Domande ->
1. Modifica il passo dell'editoriale che va da "di Lavinia Orlando" fino a "tenore del ragionamento." incluso, mettendo "celebrazione" al posto di "cerimonia".
2. Secondo l'editoriale, chi ha proposto di ritirare la delegazione italiana dai Giochi Olimpici?
3. Scrivi il seguito dell'editoriale, partendo da dove il testo si ferma.

Testo estratto ->

+ + +

Editoriale
Quel vergognoso “cenacolo delle Drag Queen”
di Lavinia Orlando
Le polemiche seguite alla cerimonia di apertura dei Giochi Olimpici a Parigi non sono altro che l’ennesima rappresentazione di quanto la politica – nostrana, ma non solo – viva lontano anni luce dalla stretta attualità.
Quella che a tutti è sembrata la parodia dell’”Ultima Cena” di Leonardo da Vinci, con Cristo e gli Apostoli sostituiti da figure non rispecchianti alla lettera le canoniche categorie di genere, ha causato i malumori dei soliti noti, a partire dagli esponenti della destra fino a giungere ad alcuni rappresentanti cattolici, adirati per la mancanza di rispetto dimostrata nei confronti dei credenti. Ed il fatto che il regista della cerimonia inaugurale abbia successivamente smentito qualsivoglia analogia, evocando un semplice “banchetto degli dei dell’Olimpo”, non muta il tenore del ragionamento.
“Not in my name” ha tuonato Marion Mérechal, parlamentare europea della destra francese, mentre il nostro vice Premier Matteo Salvini ha riferito di “insulto a miliardi di Cristiani nel mondo” e di francesi “squallidi”. Dello stesso tenore sono tanti altri commenti, tra cui spicca la ciliegina sulla torta dell’ex senatore leghista Pillon che suggerisce finanche il ritiro della delegazione italiana dai Giochi Olimpici.
Di “derisione e scherno del Cristianesimo” parla la Conferenza Episcopale Francese che ringrazia i membri di altre fedi religiose per la “solidarietà espressa”, così come di “offesa gratuita e di cattivo gusto” riferisce “Avvenire”.

+ + +

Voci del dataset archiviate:

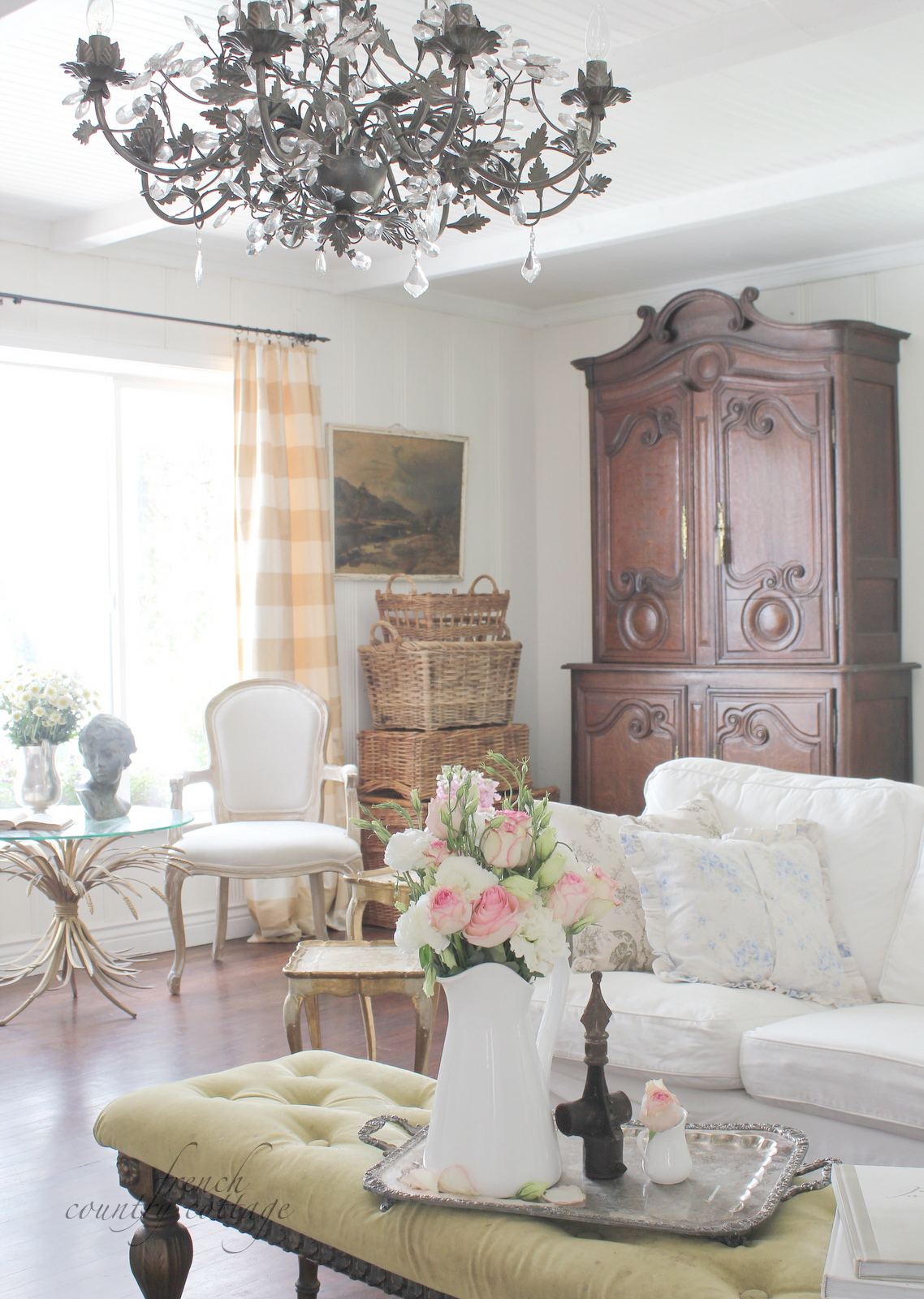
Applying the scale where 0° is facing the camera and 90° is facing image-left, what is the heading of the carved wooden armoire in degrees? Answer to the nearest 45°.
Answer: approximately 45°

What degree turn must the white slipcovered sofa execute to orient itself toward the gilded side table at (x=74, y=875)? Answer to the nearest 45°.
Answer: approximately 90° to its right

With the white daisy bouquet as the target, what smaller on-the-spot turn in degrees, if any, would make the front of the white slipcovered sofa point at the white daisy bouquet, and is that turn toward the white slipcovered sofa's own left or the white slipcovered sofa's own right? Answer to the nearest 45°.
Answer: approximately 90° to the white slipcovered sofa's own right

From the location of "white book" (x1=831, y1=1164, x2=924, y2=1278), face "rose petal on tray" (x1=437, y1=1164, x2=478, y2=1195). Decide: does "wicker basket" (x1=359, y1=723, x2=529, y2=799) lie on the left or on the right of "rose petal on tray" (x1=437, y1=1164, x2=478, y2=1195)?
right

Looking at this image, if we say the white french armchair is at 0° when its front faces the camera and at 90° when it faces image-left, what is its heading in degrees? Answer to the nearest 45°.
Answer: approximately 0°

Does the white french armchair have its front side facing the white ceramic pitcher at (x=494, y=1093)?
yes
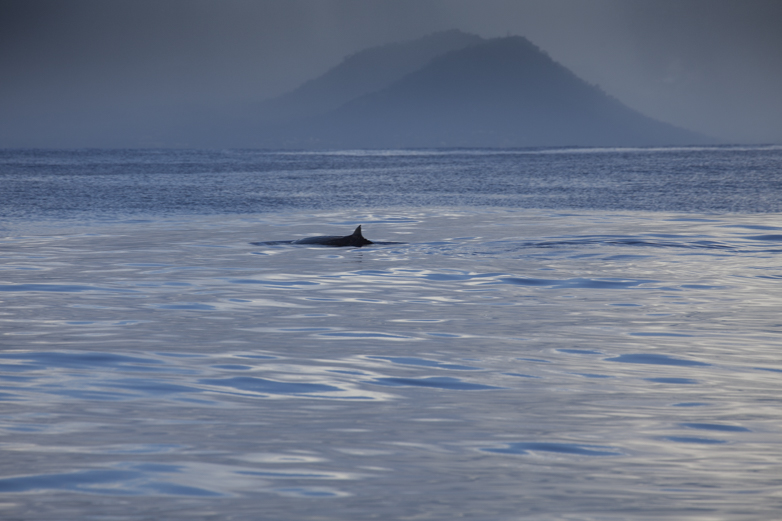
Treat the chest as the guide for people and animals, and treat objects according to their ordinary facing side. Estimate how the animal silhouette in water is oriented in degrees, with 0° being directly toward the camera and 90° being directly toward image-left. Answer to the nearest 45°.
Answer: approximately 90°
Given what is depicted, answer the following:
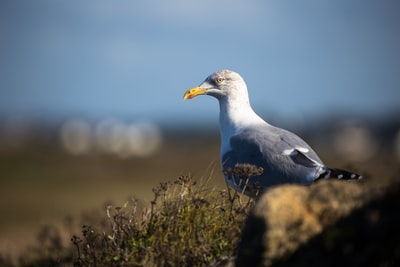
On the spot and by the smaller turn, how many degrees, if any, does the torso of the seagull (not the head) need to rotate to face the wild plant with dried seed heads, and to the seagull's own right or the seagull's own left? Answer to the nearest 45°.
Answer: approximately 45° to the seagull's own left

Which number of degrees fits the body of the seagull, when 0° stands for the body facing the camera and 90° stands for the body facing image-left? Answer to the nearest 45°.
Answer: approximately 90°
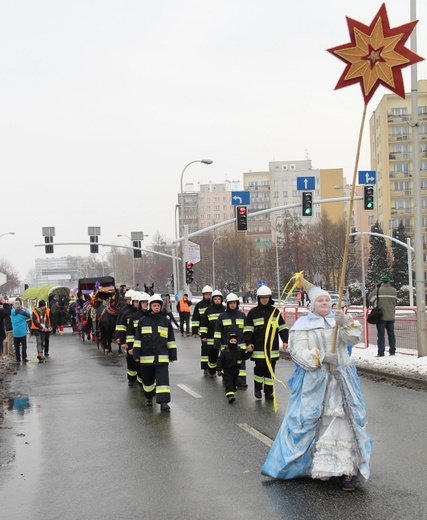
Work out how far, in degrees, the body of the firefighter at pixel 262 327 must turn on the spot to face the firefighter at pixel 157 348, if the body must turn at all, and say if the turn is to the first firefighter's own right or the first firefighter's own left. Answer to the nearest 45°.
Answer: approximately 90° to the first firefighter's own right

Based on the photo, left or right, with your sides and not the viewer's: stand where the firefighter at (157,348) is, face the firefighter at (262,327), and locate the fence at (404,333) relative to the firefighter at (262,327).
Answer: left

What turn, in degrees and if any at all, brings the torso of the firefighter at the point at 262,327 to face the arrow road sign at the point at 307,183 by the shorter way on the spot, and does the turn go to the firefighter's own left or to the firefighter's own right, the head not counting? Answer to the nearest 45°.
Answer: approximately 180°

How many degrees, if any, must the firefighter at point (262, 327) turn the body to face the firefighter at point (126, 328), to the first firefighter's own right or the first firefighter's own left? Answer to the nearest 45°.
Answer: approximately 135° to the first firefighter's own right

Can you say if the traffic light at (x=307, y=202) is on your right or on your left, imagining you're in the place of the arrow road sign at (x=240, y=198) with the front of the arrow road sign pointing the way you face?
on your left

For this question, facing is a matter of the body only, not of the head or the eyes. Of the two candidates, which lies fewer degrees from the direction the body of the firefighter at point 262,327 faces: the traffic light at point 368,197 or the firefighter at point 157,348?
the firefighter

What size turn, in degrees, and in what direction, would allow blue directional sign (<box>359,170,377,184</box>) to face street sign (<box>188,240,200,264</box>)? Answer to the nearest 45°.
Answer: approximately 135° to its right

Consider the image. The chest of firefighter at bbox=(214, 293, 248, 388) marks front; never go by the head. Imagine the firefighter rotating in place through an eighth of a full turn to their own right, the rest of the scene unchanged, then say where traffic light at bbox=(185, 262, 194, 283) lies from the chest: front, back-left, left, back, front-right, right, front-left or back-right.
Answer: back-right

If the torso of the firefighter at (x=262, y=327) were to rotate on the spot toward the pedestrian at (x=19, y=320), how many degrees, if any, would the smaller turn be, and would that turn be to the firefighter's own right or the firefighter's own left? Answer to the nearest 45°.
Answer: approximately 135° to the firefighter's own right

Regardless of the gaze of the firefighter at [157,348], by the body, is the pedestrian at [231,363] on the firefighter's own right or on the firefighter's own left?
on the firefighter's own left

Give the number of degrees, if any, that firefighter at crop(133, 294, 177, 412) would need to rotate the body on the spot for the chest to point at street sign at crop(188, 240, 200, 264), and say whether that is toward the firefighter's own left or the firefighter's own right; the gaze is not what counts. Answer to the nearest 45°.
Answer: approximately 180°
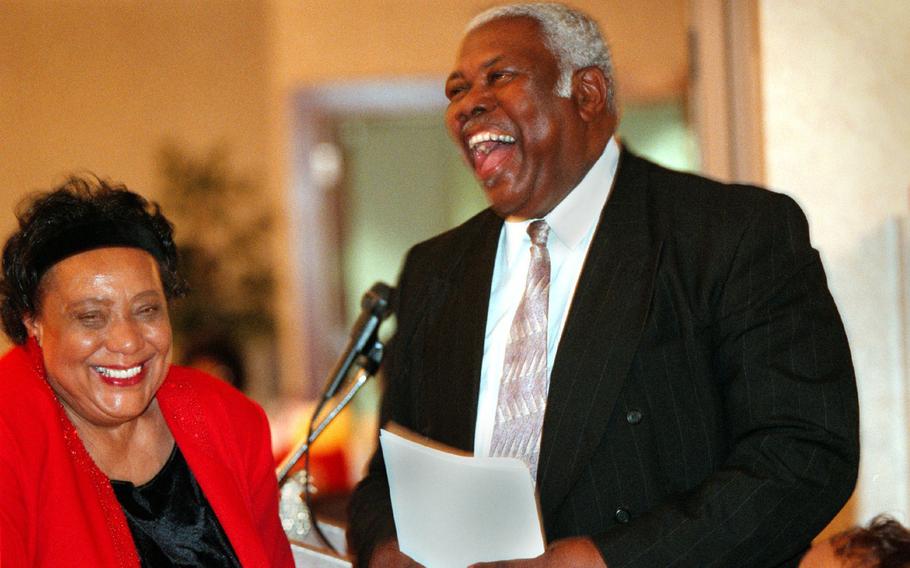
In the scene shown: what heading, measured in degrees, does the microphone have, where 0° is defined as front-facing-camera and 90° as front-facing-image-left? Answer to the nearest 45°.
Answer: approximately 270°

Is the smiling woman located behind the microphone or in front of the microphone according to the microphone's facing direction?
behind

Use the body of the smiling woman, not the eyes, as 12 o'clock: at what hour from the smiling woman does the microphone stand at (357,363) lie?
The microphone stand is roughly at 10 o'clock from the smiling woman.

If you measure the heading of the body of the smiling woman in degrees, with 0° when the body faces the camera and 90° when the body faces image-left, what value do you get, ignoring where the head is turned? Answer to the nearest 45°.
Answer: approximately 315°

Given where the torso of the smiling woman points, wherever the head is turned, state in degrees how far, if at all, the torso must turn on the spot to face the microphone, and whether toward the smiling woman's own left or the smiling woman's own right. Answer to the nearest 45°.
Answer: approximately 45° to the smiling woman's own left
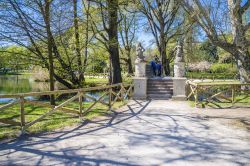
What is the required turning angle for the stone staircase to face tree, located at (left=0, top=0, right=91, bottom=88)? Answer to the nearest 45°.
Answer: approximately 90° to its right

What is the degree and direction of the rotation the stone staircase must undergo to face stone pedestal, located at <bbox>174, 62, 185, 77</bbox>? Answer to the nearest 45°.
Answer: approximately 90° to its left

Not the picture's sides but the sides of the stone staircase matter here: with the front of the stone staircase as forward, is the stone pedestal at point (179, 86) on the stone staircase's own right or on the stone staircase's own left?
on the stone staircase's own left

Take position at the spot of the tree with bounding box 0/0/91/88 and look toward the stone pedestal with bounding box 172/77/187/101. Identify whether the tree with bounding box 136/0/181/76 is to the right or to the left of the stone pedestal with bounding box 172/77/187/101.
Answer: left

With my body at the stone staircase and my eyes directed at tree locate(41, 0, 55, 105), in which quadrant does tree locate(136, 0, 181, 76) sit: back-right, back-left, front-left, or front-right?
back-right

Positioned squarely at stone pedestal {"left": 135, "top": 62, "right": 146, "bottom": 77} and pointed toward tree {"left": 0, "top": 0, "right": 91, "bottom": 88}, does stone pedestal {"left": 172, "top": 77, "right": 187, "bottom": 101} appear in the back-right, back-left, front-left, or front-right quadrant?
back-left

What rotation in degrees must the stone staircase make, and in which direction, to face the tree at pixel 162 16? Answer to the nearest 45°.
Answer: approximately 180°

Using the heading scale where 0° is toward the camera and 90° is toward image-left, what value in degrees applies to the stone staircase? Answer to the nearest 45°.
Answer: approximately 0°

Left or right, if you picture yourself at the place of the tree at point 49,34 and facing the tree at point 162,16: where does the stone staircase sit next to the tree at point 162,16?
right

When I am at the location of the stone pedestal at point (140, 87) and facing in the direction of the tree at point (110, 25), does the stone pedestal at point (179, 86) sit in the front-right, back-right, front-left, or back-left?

+ + +

Esercizi svolti ->
1.
di Lavinia Orlando
Le polemiche seguite alla celebrazione di apertura dei Giochi Olimpici a Parigi non sono altro che l’ennesima rappresentazione di quanto la politica – nostrana, ma non solo – viva lontano anni luce dalla stretta attualità.
Quella che a tutti è sembrata la parodia dell’”Ultima Cena” di Leonardo da Vinci, con Cristo e gli Apostoli sostituiti da figure non rispecchianti alla lettera le canoniche categorie di genere, ha causato i malumori dei soliti noti, a partire dagli esponenti della destra fino a giungere ad alcuni rappresentanti cattolici, adirati per la mancanza di rispetto dimostrata nei confronti dei credenti. Ed il fatto che il regista della celebrazione inaugurale abbia successivamente smentito qualsivoglia analogia, evocando un semplice “banchetto degli dei dell’Olimpo”, non muta il tenore del ragionamento.

2. L'ex senatore leghista Pillon.

3.
Se per le sortite clericali non ci sarebbe più di tanto da meravigliarsi – si rammenti quella “frociaggine” di cui parlava, solo qualche mese fa, Papa Francesco – sono tutti gli altri commenti a lasciare interdetti.
Se davvero la politica nostrana ritiene il c.d. “Cenacolo delle Drag Queen” – così come è stato ribattezzato – irrispettoso e generante profonde ferite in danno dei cattolici, sarebbe interessante che questa stessa indignazione venisse in luce al cospetto di ben altre scene. Si pensi alla reiterata strage di bambini che continua a perpetrarsi in quel di Gaza e che non sembra aver generato la medesima levata di scudi.
Si è parlato di immagini che inneggiano al laicismo, in una Francia, in cui, molto di più che in altre realtà, l’indipendenza ed assoluta autonomia dello Stato dalla Chiesa sono principi intoccabili, assolutamente lontani da ciò che accade nell’Italia che ospita un molto ingombrante Stato della Chiesa.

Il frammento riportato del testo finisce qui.